REQUIRED WORK> The records below must be transcribed exactly, with each picture left out.

EXERCISE DATA>

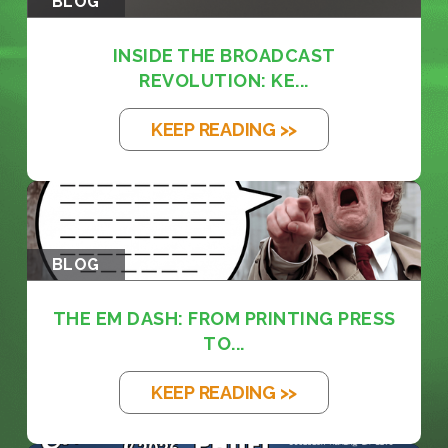
BLOG
INSIDE THE BROADCAST
REVOLUTION: KE...
KEEP READING >>
BLOG
THE EM DASH: FROM PRINTING PRESS
TO...
KEEP READING >>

WRITTEN SOLUTION>
BLOG
INSIDE THE BROADCAST
REVOLUTION: KE...
KEEP READING >>
BLOG
THE EM DASH: FROM PRINTING PRESS
TO...
KEEP READING >>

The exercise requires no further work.